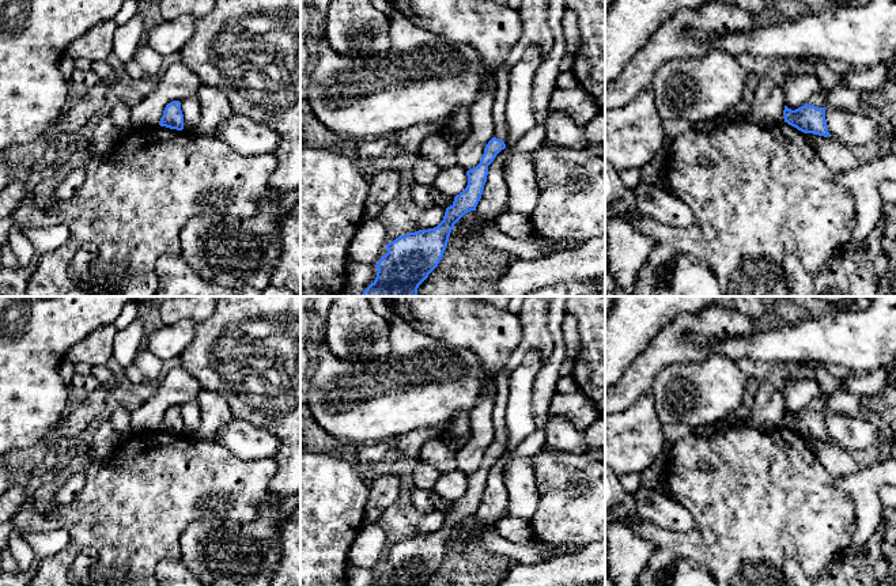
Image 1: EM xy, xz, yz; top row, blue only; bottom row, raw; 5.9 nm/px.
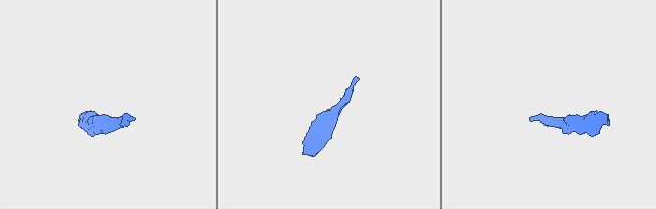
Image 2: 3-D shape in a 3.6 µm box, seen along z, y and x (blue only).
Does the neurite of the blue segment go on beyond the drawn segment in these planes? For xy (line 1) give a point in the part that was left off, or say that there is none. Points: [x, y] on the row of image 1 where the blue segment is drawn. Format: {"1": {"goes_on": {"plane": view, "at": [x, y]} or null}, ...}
{"1": {"goes_on": null}}

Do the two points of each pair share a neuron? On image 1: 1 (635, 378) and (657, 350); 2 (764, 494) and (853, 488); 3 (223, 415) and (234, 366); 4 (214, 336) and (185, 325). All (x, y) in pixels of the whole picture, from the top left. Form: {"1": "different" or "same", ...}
{"1": "same", "2": "different", "3": "different", "4": "different"}

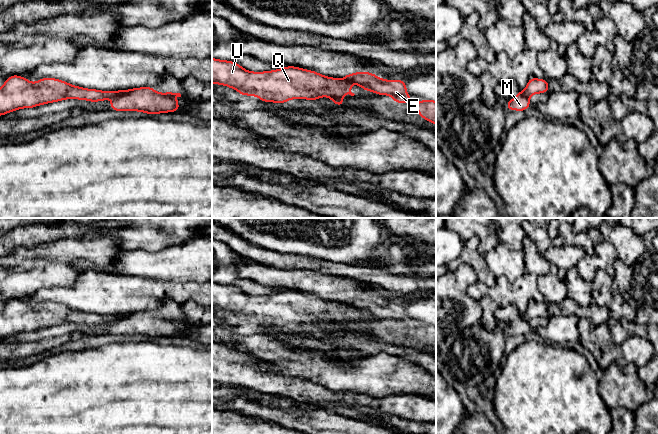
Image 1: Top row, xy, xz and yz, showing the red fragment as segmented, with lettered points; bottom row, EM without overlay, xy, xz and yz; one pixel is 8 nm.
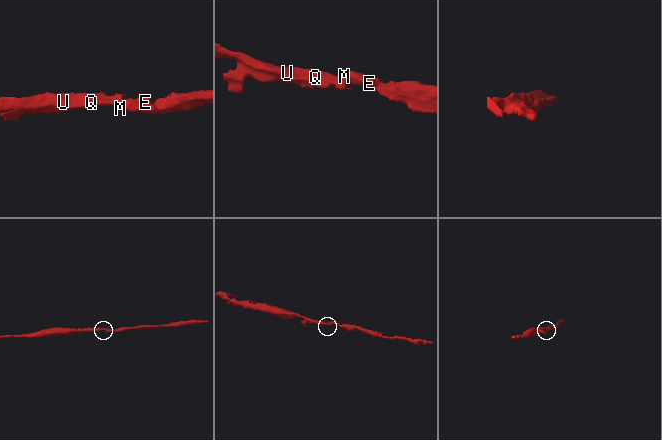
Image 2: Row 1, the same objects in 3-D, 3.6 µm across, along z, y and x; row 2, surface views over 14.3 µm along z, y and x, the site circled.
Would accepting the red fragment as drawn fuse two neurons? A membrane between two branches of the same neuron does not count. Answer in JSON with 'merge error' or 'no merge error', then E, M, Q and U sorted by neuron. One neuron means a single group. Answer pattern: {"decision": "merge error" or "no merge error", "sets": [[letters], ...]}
{"decision": "merge error", "sets": [["E", "M"], ["Q", "U"]]}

### Exercise directions:
Looking at the records above, how many of their lines carry the string "only"? Answer with the number and nothing else.

### Result below:
2